Like Cloverfield, Chronicle and Project X, The American Dream proves that horror films haven’t completely cornered the found footage market. Luis (Jamil Walker Smith) and Ronald (Malcolm Goodwin) are lifelong friends and newly-enlisted Marines who are about to ship off to Afghanistan. Luis is an aspiring filmmaker who idolizes Spike Lee (Smith also directed the film under the moniker J. Smith), so he decides to document his and Ronald’s last few days with their families and friends before they leave.
This in itself sounds like a great idea for an emotional, dramatic movie, but Smith doesn’t seem quite as sure. Instead, he also flashes back to a month before Luis and Ronald’s deployment for their Cancun vacation and springs five months ahead to show us their time in Afghanistan. I’d be ok with showing Luis and Ronald in happier times (Cancun) and the rapid effect the war has on them in Afghanistan if it didn’t stretch the “we’re taping everything” premise to its breaking point.
I understand why filmmakers — especially young ones with modest budgets like Smith — gravitate toward the found footage genre. It provides an immediacy and faux intimacy that separates it from most films, it keeps costs down and, if the movie looks like crap, no one can complain because it’s kinda supposed to look like crap. I actually think that style would’ve worked rather well if Smith had stuck with documenting the characters’ last few days. The movie’s opening credits keep up the ruse by billing The American Dream as “A Film by Us” and featuring Luis and Ronald’s names, alongside credited actors like “Cousin Donnie” and “Grandma Betty.” Instead, the director strains the storytelling beyond its means, and the fact that Luis is taping everything winds up irritating the audience almost as much as it irritates some characters on-screen.
It’s a shame because Smith shows some real promise as a filmmaker. Sure, some of his stylistic touches are openly cribbed from Spike Lee’s playbook — and the plot reminded me of Lee’s underrated The 25th Hour, another film about the final days before a man goes somewhere unpleasant for a few years. (Another subtle clue: the film’s original title was Make a Movie Like Spike.) However, Smith also comes up with a few striking images of his own — Luis and Ronald’s wild night with two girls was particularly memorable — and some directorial flourishes (like a short film from Luis that documents his parents’ break up or an unnecessary switch to Super 8 footage) that are out of place in this particular movie, but impressive nonetheless. There’s also the requisite semi-ambiguous climax where the camera gets knocked to the ground with a thud, but Smith is smart enough to not actually end his movie with that particular shot.
As an actor, Smith is annoying in the same way most found footage protagonists who talk too much and mug for the camera are. He’s more effective in quiet moments with Luis’s grandmother and mother. Goodwin has more to play with as an actor — Ronald is well-read and articulate after having spent 11 months in prison catching up on high-minded books like “A Man’s Search for Meaning” — so the depth he brings to his character winds up being slightly more believable. The rest of the cast is filled with solid, little-known actors pretending to be amateurs and mostly pulling it off. The material with the families is more impactful than the soldiers’ overlong and crude philosophizing. (Even though the film is only 79 minutes long, several scenes feel like they go on longer than they should.)

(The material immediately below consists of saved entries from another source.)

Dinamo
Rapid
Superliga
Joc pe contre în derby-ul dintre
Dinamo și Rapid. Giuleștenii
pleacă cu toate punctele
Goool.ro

Except for a few relatives briefly discussing the merits (or lack thereof) of the war, the movie mostly stays away from taking any sort of overt political stance. Instead, it focuses on two young men — the characters are a bit thin, perhaps so they can stand in for anybody in their position — who want to improve their lives the only way they know how and achieve their dreams, whether that’s becoming a hotshot filmmaker or returning home to raise a baby. I’m just not sure that we needed the shaky cam.